Data excerpts
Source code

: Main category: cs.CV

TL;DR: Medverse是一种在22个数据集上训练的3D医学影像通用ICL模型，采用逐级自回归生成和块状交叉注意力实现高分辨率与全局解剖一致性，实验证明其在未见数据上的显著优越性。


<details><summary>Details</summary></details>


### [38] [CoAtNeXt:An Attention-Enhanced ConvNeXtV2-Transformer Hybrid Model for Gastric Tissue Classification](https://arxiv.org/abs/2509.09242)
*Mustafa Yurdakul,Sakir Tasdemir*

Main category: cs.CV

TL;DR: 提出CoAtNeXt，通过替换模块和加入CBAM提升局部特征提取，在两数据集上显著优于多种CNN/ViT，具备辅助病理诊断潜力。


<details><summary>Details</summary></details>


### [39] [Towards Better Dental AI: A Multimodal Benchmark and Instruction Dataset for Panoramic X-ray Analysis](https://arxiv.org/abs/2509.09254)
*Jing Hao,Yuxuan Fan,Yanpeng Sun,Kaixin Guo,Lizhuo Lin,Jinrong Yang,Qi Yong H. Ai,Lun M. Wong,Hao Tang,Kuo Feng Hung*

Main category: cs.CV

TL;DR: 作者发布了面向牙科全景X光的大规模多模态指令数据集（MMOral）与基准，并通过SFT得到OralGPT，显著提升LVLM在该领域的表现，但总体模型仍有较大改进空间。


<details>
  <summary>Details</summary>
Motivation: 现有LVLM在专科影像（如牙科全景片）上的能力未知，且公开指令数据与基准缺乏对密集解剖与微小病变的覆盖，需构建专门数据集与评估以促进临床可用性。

Your instructions
Could you return all the data above exactly as it appears?

Output for this task
Source code

: Main category: cs.CV

TL;DR: Medverse是一种在22个数据集上训练的3D医学影像通用ICL模型，采用逐级自回归生成和块状交叉注意力实现高分辨率与全局解剖一致性，实验证明其在未见数据上的显著优越性。


<details><summary>Details</summary></details>


### [38] [CoAtNeXt:An Attention-Enhanced ConvNeXtV2-Transformer Hybrid Model for Gastric Tissue Classification](https://arxiv.org/abs/2509.09242)
*Mustafa Yurdakul,Sakir Tasdemir*

Main category: cs.CV

TL;DR: 提出CoAtNeXt，通过替换模块和加入CBAM提升局部特征提取，在两数据集上显著优于多种CNN/ViT，具备辅助病理诊断潜力。


<details><summary>Details</summary></details>


### [39] [Towards Better Dental AI: A Multimodal Benchmark and Instruction Dataset for Panoramic X-ray Analysis](https://arxiv.org/abs/2509.09254)
*Jing Hao,Yuxuan Fan,Yanpeng Sun,Kaixin Guo,Lizhuo Lin,Jinrong Yang,Qi Yong H. Ai,Lun M. Wong,Hao Tang,Kuo Feng Hung*

Main category: cs.CV

TL;DR: 作者发布了面向牙科全景X光的大规模多模态指令数据集（MMOral）与基准，并通过SFT得到OralGPT，显著提升LVLM在该领域的表现，但总体模型仍有较大改进空间。


<details>
  <summary>Details</summary>
Motivation: 现有LVLM在专科影像（如牙科全景片）上的能力未知，且公开指令数据与基准缺乏对密集解剖与微小病变的覆盖，需构建专门数据集与评估以促进临床可用性。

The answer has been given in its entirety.